CfP: 5th Workshop in the series on “Migration, Globalization and the Knowledge Economy”

Following the successful previous editions of Paris (2018)Utrecht (2019)Milan (virtual-2020), and Bordeaux (2021)the Gran Sasso Science Institute (GSSI), Social Sciences area, is pleased to announce the 5th Workshop in the series on “Migration, Globalization and the Knowledge Economy”, to be held in L’Aquila (Italy), on May 17-18, 2022.

NB: The workshop is planned to take place in person, in compliance with health regulations and policies. Based on the evolving circumstances, we will communicate any variation of the format to the participants in due course.

Migration plays a key role in today’s knowledge economies. In 2019, the worldwide stock of migrants has overcome 270 million, or 3.5% of worldwide population, with tertiary-educated men and women representing a substantial and increasing share of it. Many such migrants held STEM qualifications (Science, Technology, Engineering, and Mathematics) or moved abroad to the get them. Others are entrepreneurs or multinational firms’ executives. The migrants’ stock in countries defined high-income by the World Bank is 14%, spanning from 11% in Europe to 16% in North America, but it reaches 21.6% in Oceania. Far from moving exclusively along a south–north or east–west axis, these migrants also move between advanced economies, where they contribute to knowledge creation and diffusion worldwide. The importance of return and circular migration is also growing, and may play a role in keeping the migrants’ origin countries (or specific innovation clusters therein) involved in global processes of knowledge diffusion.

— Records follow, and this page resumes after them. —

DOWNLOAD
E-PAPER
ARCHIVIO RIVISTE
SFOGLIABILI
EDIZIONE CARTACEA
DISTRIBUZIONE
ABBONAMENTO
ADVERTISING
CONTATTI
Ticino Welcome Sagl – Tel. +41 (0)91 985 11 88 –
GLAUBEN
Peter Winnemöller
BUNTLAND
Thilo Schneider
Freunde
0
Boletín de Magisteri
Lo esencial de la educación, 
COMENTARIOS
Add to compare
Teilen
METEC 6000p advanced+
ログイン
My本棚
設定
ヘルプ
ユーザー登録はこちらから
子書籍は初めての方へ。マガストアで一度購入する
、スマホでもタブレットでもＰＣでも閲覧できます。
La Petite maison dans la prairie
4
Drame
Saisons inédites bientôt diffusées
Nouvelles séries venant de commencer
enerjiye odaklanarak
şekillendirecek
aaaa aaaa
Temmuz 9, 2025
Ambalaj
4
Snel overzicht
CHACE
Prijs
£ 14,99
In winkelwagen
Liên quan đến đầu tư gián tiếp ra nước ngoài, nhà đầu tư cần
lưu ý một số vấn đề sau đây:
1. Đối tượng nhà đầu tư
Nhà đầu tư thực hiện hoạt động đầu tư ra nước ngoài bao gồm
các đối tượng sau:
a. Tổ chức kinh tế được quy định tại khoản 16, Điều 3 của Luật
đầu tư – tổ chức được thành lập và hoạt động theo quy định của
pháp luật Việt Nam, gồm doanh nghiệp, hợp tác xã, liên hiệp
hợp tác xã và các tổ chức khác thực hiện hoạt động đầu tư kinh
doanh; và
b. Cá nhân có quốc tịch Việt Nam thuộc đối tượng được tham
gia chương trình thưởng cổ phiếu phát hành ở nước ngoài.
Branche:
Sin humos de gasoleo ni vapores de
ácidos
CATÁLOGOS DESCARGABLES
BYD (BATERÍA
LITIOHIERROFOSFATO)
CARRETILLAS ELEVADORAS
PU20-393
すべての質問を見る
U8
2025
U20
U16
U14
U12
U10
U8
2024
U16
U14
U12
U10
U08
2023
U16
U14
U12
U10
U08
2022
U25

Several economic disciplines contribute to our understanding of the phenomenon, including economic geography, innovation economics and the economics of science, labor economics, or development economics, among many others. We aim to bring together scholars from all of them, whether engaged in theoretical, empirical or methodological research. A non-exhaustive list of topics of interest includes:

  • The role of STEM migration in fostering innovation in receiving countries – present and historical perspectives
  • The relationship between diversity and innovation at the team, firm, local and country level
  • The role of skilled diasporas in knowledge diffusion
  • The mobility decisions of skilled migrants (constraints and incentives to outgoing, return and circular migration; positive vs negative self-selection; role of diaspora/network ties).
  • Temporary migration and knowledge sharing
  • Migration and innovation-based start-ups formation
  • Skilled migrants and the internationalization of capital flows
  • The role of multinational firms in shaping scientists’ and engineers’ migration flows
  • The role of skilled migrants in shaping academic entrepreneurship and university-industry collaboration.
  • The effect of changes in migration policies on skilled migrations and international collaborations
  • Differences in training and career pathways of migrants and native-born skilled workers
  • Historical studies of skilled migration and/or long term effects on the innovation in destination countries.